Адамберг удержал Данглара протестующим взглядом — в девять-то утра, рановато. Кюре посмотрел на них, удивившись, что не последовало встречных вопросов. Не будучи нормандцем, он, судя по всему, способен был говорить без обиняков, что в данном случае даже смущало полицейских. Обсуждать со священником тайны весьма деликатного свойства было гораздо труднее, чем беседовать с преступником, развалясь в служебном кресле. Адамбергу казалось, что он ступает бутсами по нежному газону.

— Викарий вас прячет, — повторил он, невольно перенимая нормандскую привычку к утверждению-содержащему-вопрос.

Кюре раскурил трубку, не спуская глаз с юной мухи, пролетавшей теперь на бреющем полете над клавиатурой его компьютера. Он хлопнул ладонью по столу, но промахнулся.

— Я не собираюсь ее убивать, — объяснил он, — просто ловлю. Мне любопытно, с какой частотой вибрируют мушиные крылья. В неволе они бьются гораздо быстрее, и звук пронзительнее. Сейчас увидите.

Он выпустил толстое кольцо дыма и взглянул на них, не раскрывая ладони.

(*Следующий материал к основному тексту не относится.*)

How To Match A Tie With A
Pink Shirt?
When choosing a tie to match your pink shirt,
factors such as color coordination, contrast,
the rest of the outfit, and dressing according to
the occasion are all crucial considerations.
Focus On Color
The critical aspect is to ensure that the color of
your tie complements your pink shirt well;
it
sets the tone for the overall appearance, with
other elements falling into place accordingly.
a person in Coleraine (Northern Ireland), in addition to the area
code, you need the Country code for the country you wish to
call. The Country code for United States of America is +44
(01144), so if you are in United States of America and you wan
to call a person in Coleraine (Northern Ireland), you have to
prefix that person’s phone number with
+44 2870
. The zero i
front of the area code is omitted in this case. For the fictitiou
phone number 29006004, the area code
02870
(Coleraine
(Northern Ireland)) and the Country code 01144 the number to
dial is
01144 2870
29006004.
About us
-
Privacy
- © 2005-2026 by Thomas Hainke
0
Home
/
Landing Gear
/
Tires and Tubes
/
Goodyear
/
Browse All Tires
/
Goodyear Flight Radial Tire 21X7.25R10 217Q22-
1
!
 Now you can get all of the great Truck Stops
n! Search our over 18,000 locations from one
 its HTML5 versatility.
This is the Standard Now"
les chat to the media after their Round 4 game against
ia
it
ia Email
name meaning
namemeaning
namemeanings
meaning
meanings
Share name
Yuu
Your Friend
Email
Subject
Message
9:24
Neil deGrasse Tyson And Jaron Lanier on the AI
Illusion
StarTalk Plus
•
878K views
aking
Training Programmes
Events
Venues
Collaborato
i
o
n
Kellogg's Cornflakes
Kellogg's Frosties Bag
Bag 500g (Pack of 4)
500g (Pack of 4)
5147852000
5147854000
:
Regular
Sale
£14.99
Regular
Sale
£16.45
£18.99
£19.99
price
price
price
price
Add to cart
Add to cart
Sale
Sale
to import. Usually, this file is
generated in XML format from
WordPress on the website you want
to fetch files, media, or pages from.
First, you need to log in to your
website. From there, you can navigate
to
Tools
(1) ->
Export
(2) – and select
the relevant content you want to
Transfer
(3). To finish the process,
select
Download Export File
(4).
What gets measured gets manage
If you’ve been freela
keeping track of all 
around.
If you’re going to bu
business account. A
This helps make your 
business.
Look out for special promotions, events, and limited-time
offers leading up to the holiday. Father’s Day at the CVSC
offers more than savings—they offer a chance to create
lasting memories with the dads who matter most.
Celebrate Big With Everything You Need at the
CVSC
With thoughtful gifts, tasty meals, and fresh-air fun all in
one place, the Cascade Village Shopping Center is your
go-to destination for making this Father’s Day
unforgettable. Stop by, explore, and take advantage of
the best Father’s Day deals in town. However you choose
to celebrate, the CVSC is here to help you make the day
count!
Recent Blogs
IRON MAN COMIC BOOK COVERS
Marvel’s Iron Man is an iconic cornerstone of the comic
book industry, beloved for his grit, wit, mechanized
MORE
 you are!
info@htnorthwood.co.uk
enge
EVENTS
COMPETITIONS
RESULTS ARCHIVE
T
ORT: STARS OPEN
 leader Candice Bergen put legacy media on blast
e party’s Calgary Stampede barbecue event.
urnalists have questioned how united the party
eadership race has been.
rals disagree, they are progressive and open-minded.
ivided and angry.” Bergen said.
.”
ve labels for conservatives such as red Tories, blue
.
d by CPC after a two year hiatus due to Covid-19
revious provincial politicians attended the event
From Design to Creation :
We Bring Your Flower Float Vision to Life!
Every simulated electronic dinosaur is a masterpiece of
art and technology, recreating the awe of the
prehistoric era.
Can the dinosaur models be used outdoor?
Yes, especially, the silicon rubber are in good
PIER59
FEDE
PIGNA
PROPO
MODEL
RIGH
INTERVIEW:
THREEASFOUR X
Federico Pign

— Это моему викарию пришла в голову мысль отправить меня в депрессию, — снова заговорил он, — пока все не успокоится. Он посадил меня фактически под домашний арест по просьбе епархиального начальства. Я уже несколько недель никого не видел, так что рад поболтать, пусть даже с полицейскими.

Адамберг колебался, не понимая, как поступать с загадкой, впрямую заданной кюре. Человек хочет, чтобы его выслушали и поняли, почему бы и нет. Кюре всю жизнь занят тревогами своей паствы, сам не имея ни малейшей возможности пожаловаться даже шепотом. Комиссар рассматривал несколько гипотез — любовное разочарование, плотские угрызения, утрата мощей, церковь-убийца в Оппортюн.